という式は常識として知っておかなければならない.
さらに, fが微分可能ならば, 誤差ε(x)は, ⊿x→0のとき⊿xよりも速く0に収束するという意味で非常に小さい.

フーリエ・ラプラス解析 第3回

三角関数の直交関係について.

まず, ``関数の直交関係"とは, 内積が0であるという意味で定義される.
関数同士の内積は, 線形代数と同様の性質を持つような積分で定められる.
(専門用語で言えばL^2内積.)

次に, L^2内積について, フーリエ級数の各項に現れるような三角関数は直交関係にあり, 正規直交基底に相当する性質を持つことを確かめた.
(関数の正規直交基底について, 精密な説明は割愛.)

2018年4月18日水曜日

解析学I 第2回

逆三角関数の定義.
定義域と値域のセットで理解すること.
簡単な確認問題を演習.

その後, 関数の連続性の定義と簡単な例.

次回から微分に入る.
今年度は, 機械系4力学や一回生の物理学を意識して, 微分の内容を進める予定.

2018年4月16日月曜日

フーリエ・ラプラス解析 第2回

熱伝導方程式の解を, 断熱境界条件(Neumann条件)と初期条件を与えた状態で求める.
変数分離型の解を求めると, (やや長い計算過程ではあるが)フーリエコサイン級数が自然に現れる.
同様のことを等温条件(Dirichlet条件)のもとで行うと, フーリエサイン級数が現れる.
これらがフーリエ級数の原型である.

次回から, フーリエ級数の具体的な取扱いや性質に入る.

2018年4月11日水曜日

解析学I 第1回

初回.

まず関数について.
関数は初等関数のような式のこと, ではなく, 変数に値を対応させる規則のことで, 定義域(とそれに伴う値域)とセットで考えるべきものである.

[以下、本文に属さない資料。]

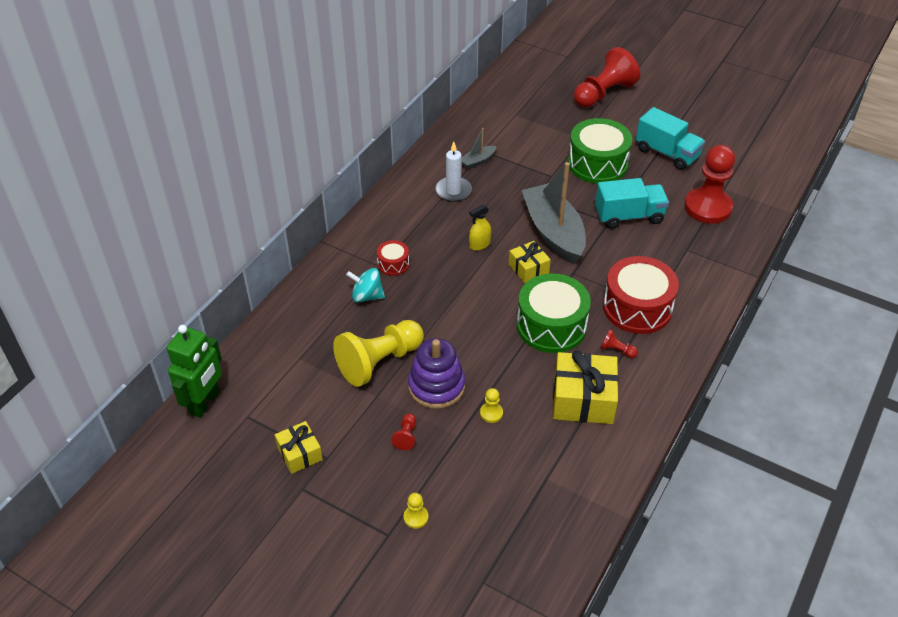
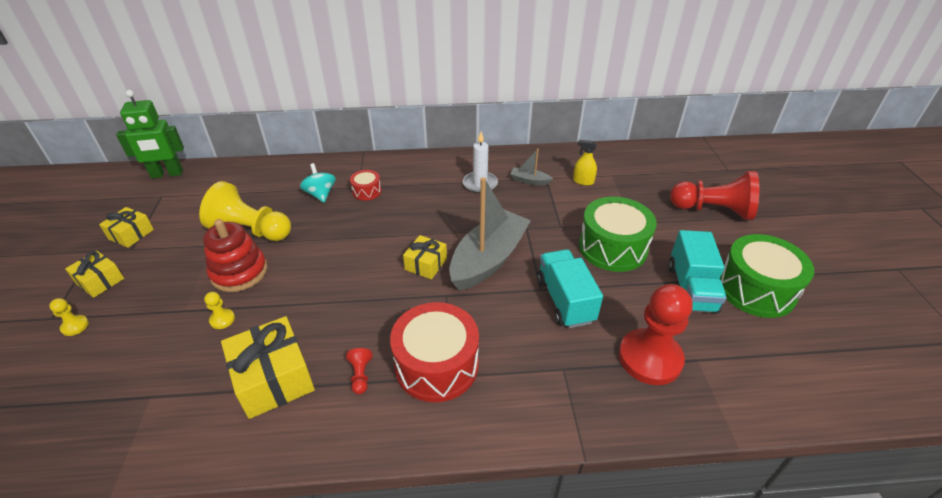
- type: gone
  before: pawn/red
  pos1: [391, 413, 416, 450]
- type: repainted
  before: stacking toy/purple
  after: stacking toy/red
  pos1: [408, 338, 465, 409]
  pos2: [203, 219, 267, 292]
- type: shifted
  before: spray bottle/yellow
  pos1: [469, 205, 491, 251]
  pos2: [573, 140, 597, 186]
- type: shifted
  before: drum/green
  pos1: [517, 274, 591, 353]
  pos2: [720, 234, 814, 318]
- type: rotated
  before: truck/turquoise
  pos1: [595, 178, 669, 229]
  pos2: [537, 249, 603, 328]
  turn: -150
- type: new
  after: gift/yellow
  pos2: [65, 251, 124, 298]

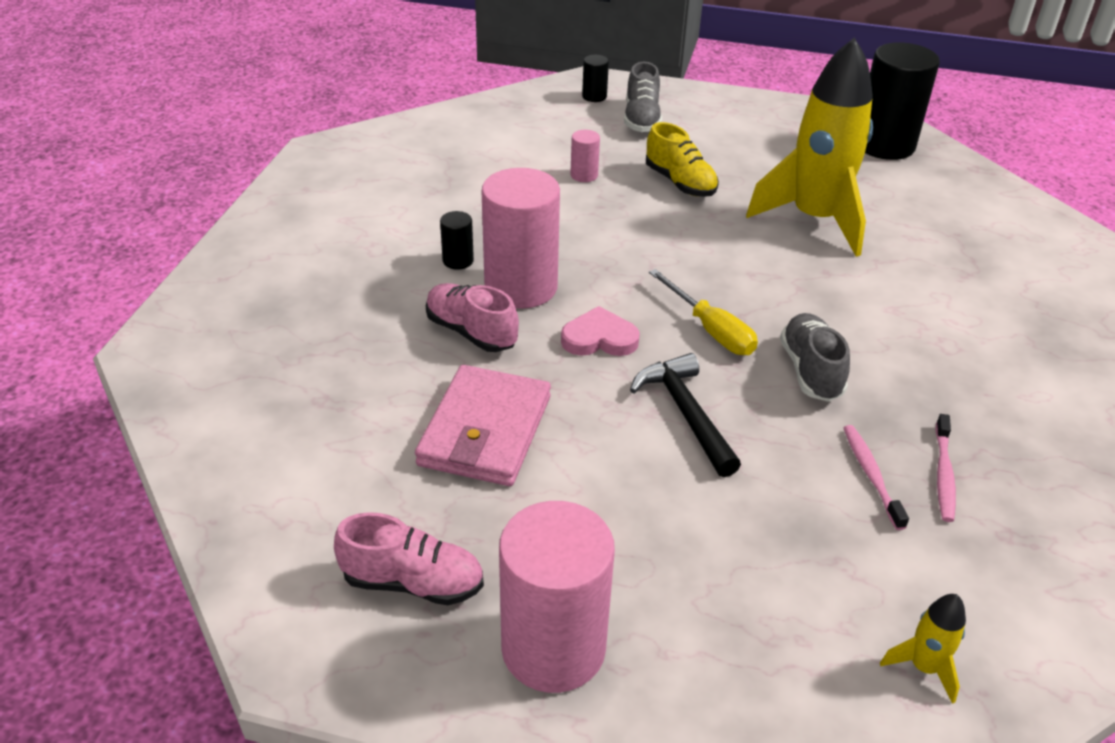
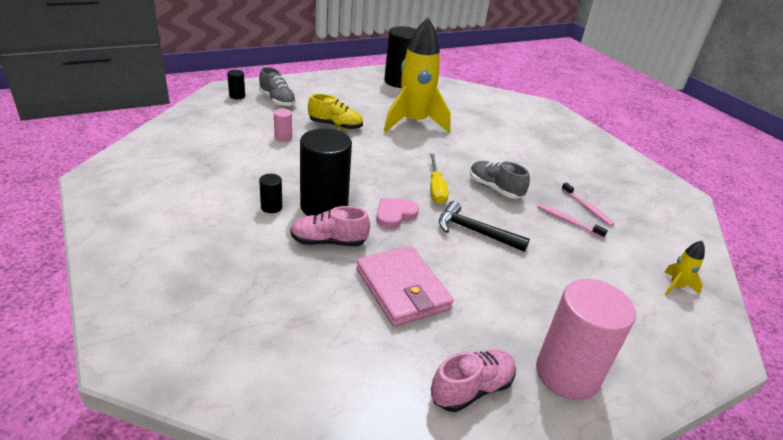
- type: repainted
  before: cylinder/pink
  after: cylinder/black
  pos1: [482, 168, 560, 309]
  pos2: [300, 129, 352, 216]
- type: rotated
  before: screwdriver/yellow
  pos1: [649, 269, 758, 355]
  pos2: [430, 153, 449, 204]
  turn: 75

...ということは, 計算するだけならあまり気にしなくても良いが, 次回やる逆関数(特に逆三角関数)の理解においては重要なので, ことさら強調.
今日はその前段となる, 定義域を固定したうえでの1対1の概念についての解説と問題まで.

2018年4月9日月曜日

フーリエ・ラプラス解析 第1回

初回.

今日は物理・工学的題材の例として熱伝導方程式の導出.
細長い熱導体を仮定し, フーリエの法則と総熱量の変動の式から熱伝導方程式が導かれることを説明.

実際の物理的状況では, 初期温度分布と境界条件が必要であることまでを解説し, 具体的な解の構成は次回.